Supplemental likely to carry veterans' education funds

Funding measure is not expected to include any controversial war policy provisions.

Democratic leaders' plans to attach limited domestic spending to the emergency war supplemental will include a popular plan to boost GI education spending, according to Democratic leadership sources.

Although final decisions have not been made, the education measure is part of a strategy to include spending that "Republicans can't say no to," said aides.

Discussions also have included a limited extension of unemployment insurance benefits, funding for wildfire firefighting efforts and aid for victims of Hurricane Katrina.

Leaders also are considering putting in language to block new Bush administration regulations decreasing Medicaid spending by around $13 billion over the next five years. Such legislation was overwhelmingly approved by the House Wednesday but faces a veto threat. "We're putting together our supplemental bill," said House Speaker Nacny Pelosi, D-Calif. "When it is ready we will announce it to you."

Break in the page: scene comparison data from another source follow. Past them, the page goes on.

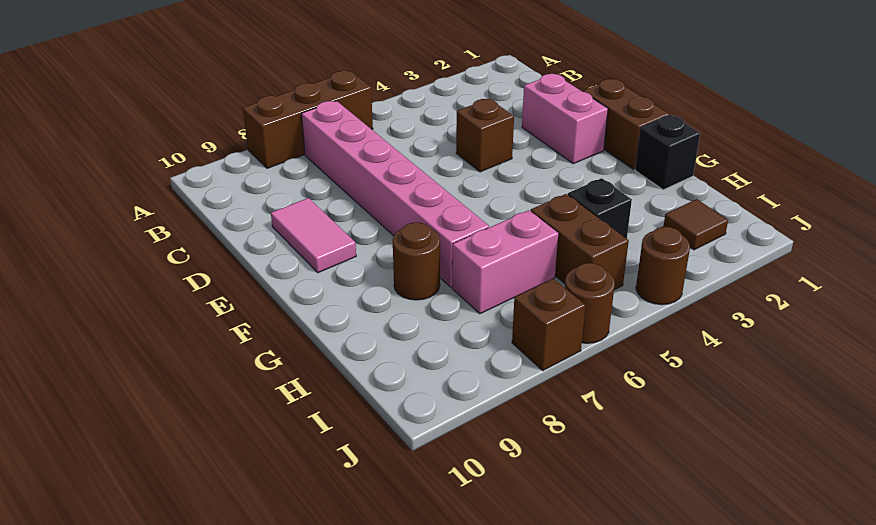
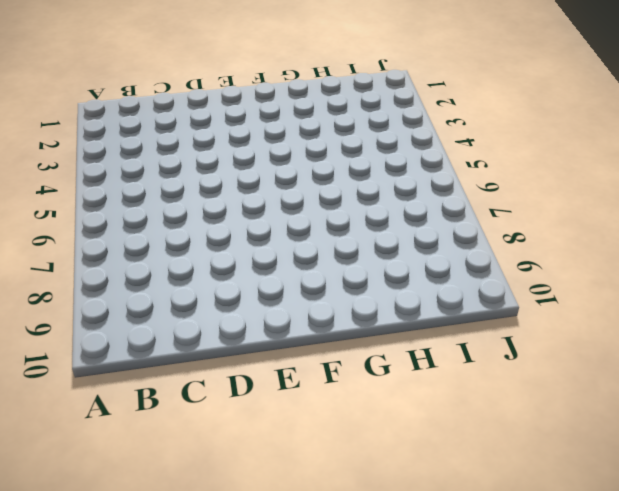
none -> brown 1x3 brick [243,71,373,168]
none -> pink 1x6 brick [302,101,489,287]
none -> pink 1x2 brick [522,74,608,164]

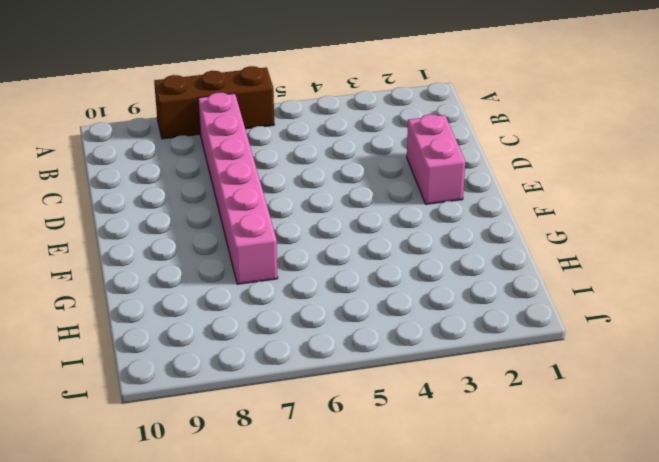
none -> brown 1x1 brick [456,99,514,172]
none -> pink 1x2 tile [271,198,356,273]
none -> brown 1x2 brick [583,79,669,169]

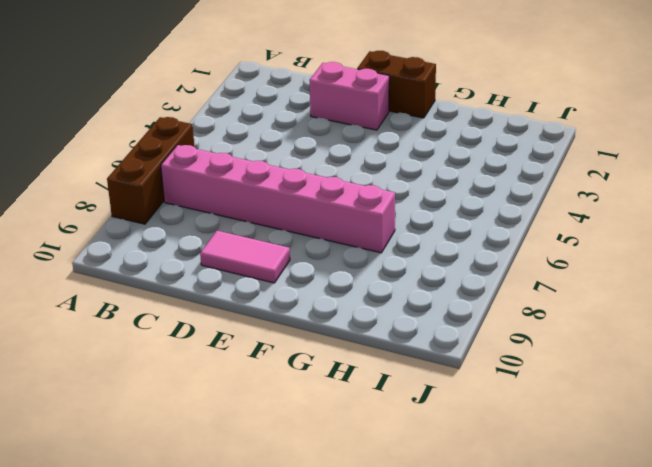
none -> brown 1x1 brick [456,99,514,172]
none -> black 1x1 brick [635,115,700,190]
none -> brown 1x1 round brick [393,222,440,300]

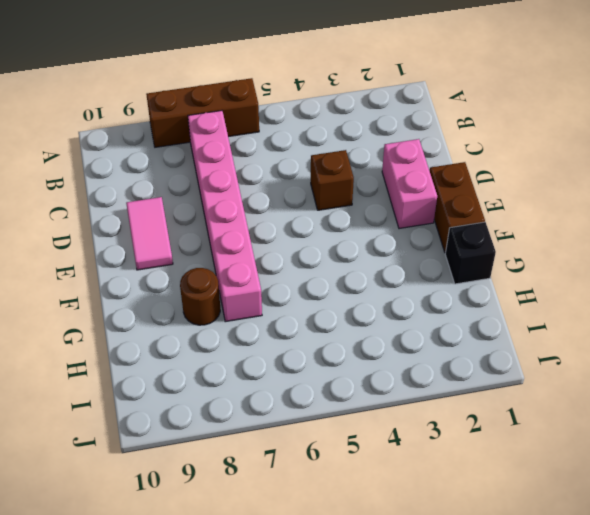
none -> black 1x1 brick [568,178,632,239]
none -> brown 1x2 brick [531,194,629,290]
none -> pink 1x2 brick [452,210,558,314]

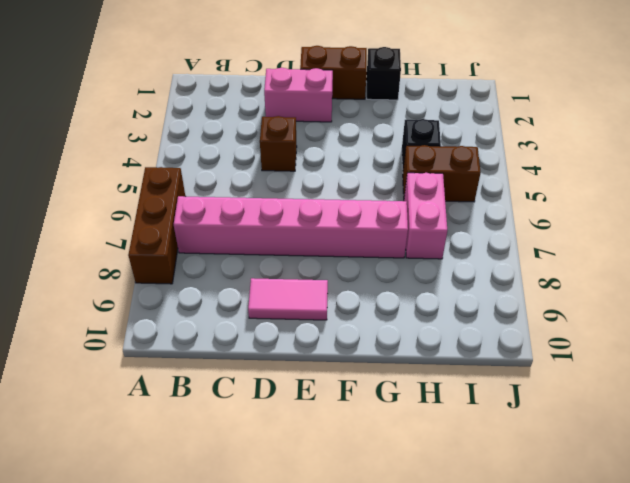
none -> brown 1x1 round brick [393,222,440,300]
none -> brown 1x1 tile [663,199,728,250]
none -> brown 1x1 round brick [636,227,690,305]

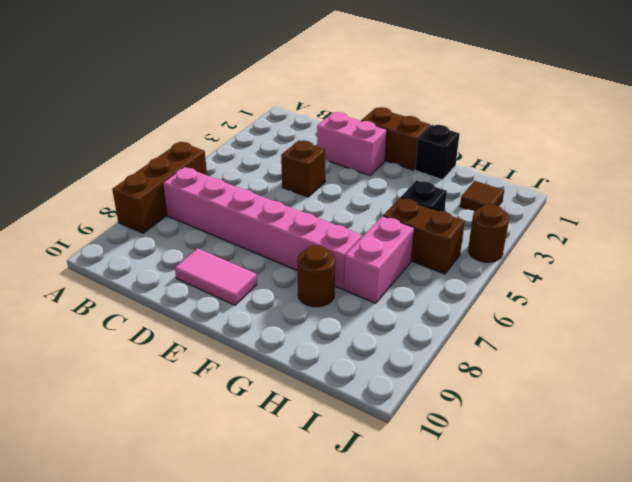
none -> brown 1x1 round brick [565,263,615,343]
none -> brown 1x1 brick [512,279,586,371]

Any domestic funding would be part of a massive package combining $108 billion for Iraq and Afghanistan operations for the rest of fiscal 2008 and $70 billion for the first several months of fiscal 2009. The measure also is likely to bypass the regular committee process and go straight to the floor in separate war policy, war funding and domestic funding votes.

The measure is not expected to include any controversial war policy provisions, as Democratic leaders look to avoid a veto and anti-war factions in their Caucus.

"There is recognition we need it now, the sooner the better, and going to committee slows that down," said one Democratic leadership aide.

They also face difficulties from House Republicans. Appropriations Committee ranking member Jerry Lewis, R-Calif., announced Thursday he would offer the Senate-passed overhaul of the Foreign Intelligence Surveillance Act as an amendment should the supplemental come before the committee.

Minority Leader John Boehner, R-Ohio, Thursday acknowledged the popularity of the GI education funding, but decried any plan to bypass the regular committee process.

"To just tack it onto a supplemental without hearings, without the committee process doesn't seem like the best way to legislate," said Boehner. "Their ability to control what goes on to these bills, they don't have a very good track record."

It is unclear exactly how Congress would appropriate the fiscal 2009 dollars, but it likely will include operations and maintenance and military personnel dollars. A senior military official said he hopes it also includes billions to repair and replace equipment lost and damaged in Iraq and Afghanistan. "I think the bridge [funding] is a great idea to get us rolling in the new [fiscal year] and to cover war costs, but it also needs to cover reset," the official said. The Army and Marine Corps received reset funding at the outset of fiscal 2007 as part of a bridge fund attached to the annual Defense spending bill -- a move service leaders lauded.

That, however, has not been the case this fiscal year, with the Army still waiting for a large chunk of its fiscal 2008 reset funds. "There is still $7.6 billion for the Army sitting out there and time is not on our side," Army Vice Chief of Staff Richard Cody told the House Armed Services Committee earlier this month. The military argues that providing those funds at the beginning of the fiscal year allows the military to get a jump start on equipment purchases and overhauls and provides adequate time to order enough spare and replacement parts to keep depot lines running throughout the year.